Eating Expired Eggs

The Eco-Eats blog shares its environmentally conscious attitude with its parent magazine, Plenty, and a recent post urges readers to avoid kitchen waste. Using up everything in the fridge or freezer before it goes bad is a good thing, but here’s where this blogger seems to be taking the “waste not, want not” mantra one step too far:

It’s crazy to think how we now judge the worth of food by the printed date on its container rather [than] by the smell, or look, or feel of it. … How many people just throw out milk or eggs when the expiry date comes along, without even trying to see whether they might still be useful?

OK, it’s one thing to give your milk a sniff a day past the expiration date and—if it isn’t offensive—dump it into your coffee. But eggs? Well, the Egg Safety Center FAQ shares some interesting info:

Egg cartons with the USDA grademark must display a ‘Julian date’, the date the eggs were packed.

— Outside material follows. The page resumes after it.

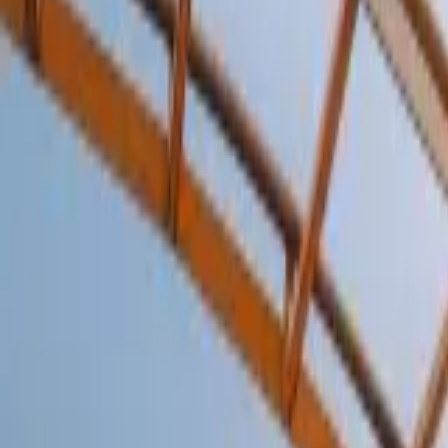
Últimas Noticias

Although not required, they may also carry an expiration date beyond which the eggs should not be sold, but are still safe to eat. … Fresh shell eggs can be stored in their cartons in the refrigerator for four to five weeks beyond the … Julian date with minor loss of quality.

The Egg Safety Center also suggests storing your eggs on the middle or lower shelf of the refrigerator—not on the door—to maintain maximum freshness.